About this exercise
Your response must be made up of each line in the data below that contains the string "root".

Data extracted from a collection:
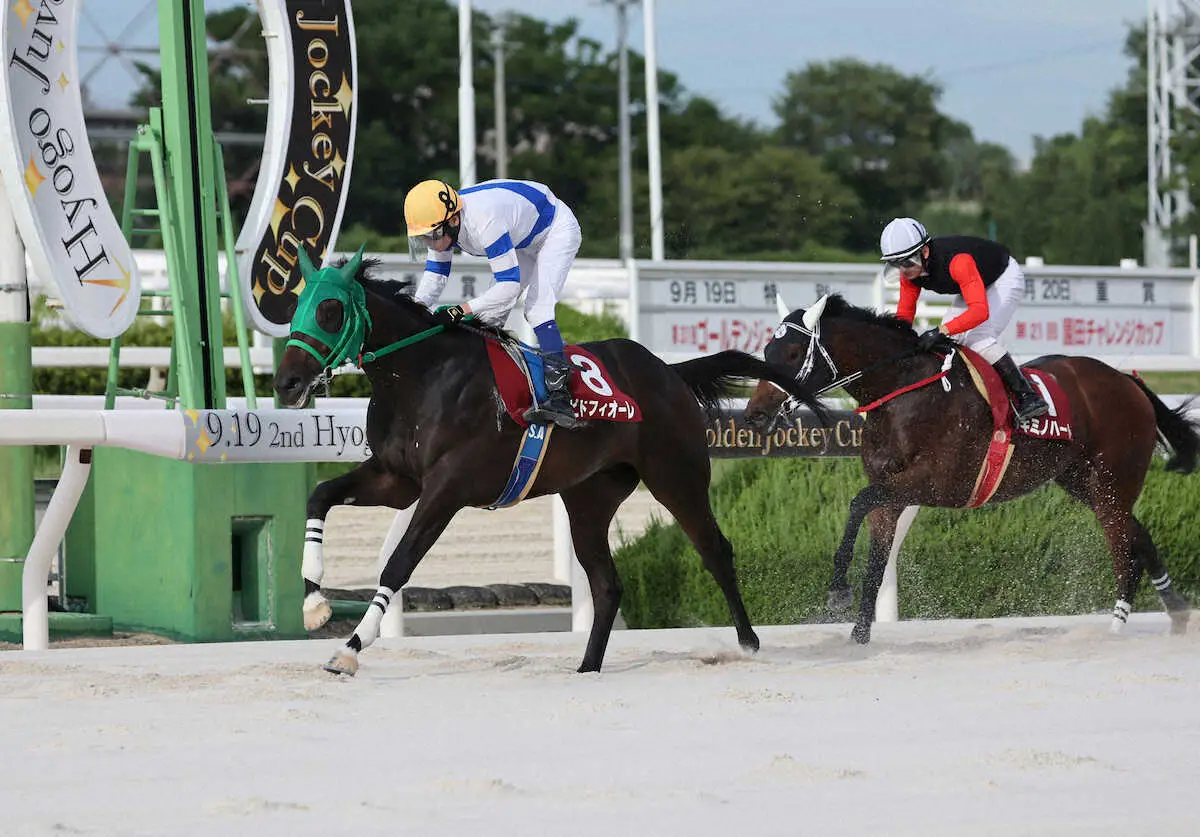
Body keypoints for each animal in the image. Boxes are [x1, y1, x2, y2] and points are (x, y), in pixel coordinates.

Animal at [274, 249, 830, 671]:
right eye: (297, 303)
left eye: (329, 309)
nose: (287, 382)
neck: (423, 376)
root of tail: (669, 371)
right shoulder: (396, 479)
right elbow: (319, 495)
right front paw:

* * *

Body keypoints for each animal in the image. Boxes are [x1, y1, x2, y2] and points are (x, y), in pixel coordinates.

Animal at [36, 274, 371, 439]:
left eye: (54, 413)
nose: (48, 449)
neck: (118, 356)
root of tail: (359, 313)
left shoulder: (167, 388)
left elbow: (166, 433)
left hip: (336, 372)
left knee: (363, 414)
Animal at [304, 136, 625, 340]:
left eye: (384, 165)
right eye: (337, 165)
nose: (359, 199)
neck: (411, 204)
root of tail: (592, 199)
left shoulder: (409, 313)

Answer for the task
root of tail: (669, 371)
root of tail: (359, 313)
root of tail: (592, 199)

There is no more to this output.